I think the policy solutions are obvious. We need to commit to an all-out-effort to contain the coronavirus—which can be done, as most developed countries, as well as New England, have proven. In the meantime, we have to provide unlimited emergency support, in the form of cash and health care, to people who cannot work, as well as bonuses to the essential workers who keep the rest of us alive. We pay for it by issuing bonds at negative real interest rates—10-year Treasuries are yielding 0.65%, which is about half the market-implied inflation rate—and we pay back those bonds later by raising taxes on rich people and corporations. We need stronger antitrust policies to break up large corporations. We need capital grants—paid for by inheritance taxes—such as those proposed by Thomas Piketty in his new book, to enable people to start small businesses to replace the ones that will be wiped out this year.

That is not a complete solution to all the problems we faced on January 1, 2020. But it will help hold the line against the changes being wrought by a virus.

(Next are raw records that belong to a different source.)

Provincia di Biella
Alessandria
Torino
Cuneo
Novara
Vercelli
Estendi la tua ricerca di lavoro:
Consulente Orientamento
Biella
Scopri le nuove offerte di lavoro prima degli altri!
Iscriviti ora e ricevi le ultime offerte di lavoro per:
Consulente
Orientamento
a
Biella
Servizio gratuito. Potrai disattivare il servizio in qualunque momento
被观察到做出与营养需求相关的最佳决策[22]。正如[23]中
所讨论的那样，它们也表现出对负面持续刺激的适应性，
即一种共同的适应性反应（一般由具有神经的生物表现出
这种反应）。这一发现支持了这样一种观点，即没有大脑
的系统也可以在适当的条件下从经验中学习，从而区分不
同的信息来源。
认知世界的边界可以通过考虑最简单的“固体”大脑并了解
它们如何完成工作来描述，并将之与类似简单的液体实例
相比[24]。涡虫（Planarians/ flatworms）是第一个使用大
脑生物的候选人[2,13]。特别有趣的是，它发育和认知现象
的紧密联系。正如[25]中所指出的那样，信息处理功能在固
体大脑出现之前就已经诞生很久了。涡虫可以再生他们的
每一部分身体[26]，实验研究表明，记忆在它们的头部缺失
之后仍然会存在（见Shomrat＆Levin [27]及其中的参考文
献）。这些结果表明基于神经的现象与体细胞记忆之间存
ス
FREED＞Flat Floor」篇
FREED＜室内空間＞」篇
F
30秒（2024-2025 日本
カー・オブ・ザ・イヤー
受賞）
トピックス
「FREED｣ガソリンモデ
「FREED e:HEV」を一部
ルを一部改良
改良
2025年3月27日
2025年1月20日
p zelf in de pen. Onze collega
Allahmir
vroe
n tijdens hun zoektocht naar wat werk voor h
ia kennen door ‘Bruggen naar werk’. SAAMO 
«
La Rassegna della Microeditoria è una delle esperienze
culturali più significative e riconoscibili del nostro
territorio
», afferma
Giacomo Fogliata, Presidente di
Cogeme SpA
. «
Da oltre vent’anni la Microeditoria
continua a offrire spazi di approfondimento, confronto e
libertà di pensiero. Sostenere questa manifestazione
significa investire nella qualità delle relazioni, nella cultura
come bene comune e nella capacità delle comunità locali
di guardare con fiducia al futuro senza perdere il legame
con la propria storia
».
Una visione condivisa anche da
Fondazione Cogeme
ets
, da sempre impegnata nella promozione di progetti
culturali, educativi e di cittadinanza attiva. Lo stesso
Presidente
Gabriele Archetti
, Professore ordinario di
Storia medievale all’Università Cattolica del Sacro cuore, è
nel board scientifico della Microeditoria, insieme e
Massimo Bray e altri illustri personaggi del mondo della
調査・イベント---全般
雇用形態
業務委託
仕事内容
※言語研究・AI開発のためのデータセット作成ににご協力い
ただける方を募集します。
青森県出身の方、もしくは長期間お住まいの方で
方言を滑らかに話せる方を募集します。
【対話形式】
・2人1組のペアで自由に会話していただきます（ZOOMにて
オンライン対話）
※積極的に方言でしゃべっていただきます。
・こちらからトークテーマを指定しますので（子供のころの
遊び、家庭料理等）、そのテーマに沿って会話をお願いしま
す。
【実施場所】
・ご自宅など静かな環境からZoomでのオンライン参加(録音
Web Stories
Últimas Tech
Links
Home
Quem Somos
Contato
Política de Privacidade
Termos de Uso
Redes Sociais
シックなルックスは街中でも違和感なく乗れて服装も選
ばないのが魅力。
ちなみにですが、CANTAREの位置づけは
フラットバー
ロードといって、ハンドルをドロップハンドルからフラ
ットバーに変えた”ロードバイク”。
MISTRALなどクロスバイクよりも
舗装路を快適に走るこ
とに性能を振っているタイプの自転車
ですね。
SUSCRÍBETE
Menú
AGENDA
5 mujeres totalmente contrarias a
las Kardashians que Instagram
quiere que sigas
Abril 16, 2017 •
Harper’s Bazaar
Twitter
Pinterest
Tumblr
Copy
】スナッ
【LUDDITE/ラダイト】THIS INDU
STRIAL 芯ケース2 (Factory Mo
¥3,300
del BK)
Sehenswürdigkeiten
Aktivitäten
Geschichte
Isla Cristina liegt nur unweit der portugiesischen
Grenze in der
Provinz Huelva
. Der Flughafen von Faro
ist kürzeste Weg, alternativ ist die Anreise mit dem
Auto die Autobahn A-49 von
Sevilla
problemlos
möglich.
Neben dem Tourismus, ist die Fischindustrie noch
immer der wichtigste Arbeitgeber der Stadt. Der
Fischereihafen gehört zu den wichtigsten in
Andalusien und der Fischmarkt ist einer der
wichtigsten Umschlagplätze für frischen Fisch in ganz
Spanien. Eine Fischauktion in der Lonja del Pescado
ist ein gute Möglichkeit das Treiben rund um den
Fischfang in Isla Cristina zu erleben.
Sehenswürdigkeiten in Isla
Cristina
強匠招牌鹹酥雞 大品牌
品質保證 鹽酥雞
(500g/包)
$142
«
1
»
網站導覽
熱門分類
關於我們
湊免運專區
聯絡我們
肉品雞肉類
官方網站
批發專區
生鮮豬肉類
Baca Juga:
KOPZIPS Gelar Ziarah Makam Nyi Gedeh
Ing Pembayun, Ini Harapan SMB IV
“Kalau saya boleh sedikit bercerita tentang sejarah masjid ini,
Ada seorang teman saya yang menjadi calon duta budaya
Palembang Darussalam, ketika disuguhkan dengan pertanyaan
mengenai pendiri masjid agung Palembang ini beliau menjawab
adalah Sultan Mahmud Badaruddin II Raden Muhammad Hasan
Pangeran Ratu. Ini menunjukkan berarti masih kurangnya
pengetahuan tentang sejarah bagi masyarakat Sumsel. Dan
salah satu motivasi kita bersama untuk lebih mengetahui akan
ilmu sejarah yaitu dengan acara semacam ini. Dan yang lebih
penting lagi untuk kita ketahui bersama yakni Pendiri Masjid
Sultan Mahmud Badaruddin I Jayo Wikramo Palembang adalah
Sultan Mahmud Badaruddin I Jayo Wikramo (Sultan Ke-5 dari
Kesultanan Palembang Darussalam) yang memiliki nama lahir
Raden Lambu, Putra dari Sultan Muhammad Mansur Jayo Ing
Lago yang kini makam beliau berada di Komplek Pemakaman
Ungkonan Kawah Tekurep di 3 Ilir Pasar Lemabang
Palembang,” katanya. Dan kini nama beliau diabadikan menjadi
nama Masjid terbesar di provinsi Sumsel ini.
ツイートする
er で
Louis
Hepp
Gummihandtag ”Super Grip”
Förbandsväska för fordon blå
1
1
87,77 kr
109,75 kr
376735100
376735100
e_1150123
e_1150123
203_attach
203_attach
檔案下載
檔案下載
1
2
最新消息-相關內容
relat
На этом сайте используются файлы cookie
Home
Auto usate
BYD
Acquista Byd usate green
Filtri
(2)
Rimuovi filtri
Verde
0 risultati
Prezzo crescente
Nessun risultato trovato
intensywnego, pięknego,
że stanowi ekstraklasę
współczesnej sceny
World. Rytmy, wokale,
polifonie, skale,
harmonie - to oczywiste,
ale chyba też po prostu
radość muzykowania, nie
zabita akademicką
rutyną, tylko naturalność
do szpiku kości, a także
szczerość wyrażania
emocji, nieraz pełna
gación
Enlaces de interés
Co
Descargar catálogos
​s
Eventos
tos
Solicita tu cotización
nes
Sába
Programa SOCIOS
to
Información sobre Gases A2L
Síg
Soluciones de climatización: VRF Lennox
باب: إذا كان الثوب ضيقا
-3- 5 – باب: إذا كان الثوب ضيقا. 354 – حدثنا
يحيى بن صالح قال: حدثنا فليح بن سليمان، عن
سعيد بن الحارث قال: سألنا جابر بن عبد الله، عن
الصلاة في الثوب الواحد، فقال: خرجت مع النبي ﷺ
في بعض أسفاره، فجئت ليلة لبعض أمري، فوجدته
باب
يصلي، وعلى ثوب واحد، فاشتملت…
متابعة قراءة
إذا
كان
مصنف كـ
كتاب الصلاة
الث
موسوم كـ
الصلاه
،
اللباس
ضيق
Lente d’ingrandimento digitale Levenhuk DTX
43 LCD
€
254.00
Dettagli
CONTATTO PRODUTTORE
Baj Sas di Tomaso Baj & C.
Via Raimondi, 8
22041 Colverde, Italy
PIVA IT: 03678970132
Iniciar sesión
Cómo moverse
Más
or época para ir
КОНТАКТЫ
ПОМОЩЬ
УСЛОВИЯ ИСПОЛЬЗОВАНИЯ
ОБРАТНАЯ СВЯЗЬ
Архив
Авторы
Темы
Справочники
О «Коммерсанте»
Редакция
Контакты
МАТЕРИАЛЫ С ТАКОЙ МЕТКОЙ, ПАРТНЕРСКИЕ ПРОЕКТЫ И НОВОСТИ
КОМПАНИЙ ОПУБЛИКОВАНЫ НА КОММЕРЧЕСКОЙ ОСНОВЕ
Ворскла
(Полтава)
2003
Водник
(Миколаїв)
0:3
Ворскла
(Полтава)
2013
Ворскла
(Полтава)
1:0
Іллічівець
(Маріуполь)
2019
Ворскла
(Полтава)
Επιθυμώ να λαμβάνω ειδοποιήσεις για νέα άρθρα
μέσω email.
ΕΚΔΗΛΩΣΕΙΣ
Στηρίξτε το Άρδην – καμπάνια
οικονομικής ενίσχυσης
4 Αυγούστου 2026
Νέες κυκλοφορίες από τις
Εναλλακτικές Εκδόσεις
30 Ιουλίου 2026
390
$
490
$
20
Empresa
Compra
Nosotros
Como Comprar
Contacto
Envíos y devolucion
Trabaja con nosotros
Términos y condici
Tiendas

The problem, of course, is the politics—not just President Trump and the Republicans, but a Democratic Party controlled by its conservative wing, defined primarily by its insistence on fiscal responsibility, and terrified of doing anything that anyone might call socialist. Perhaps this crisis will push Joe Biden to embrace the progressive agenda of Bernie Sanders and Elizabeth Warren. Perhaps not. That, of course, is the subject of another book.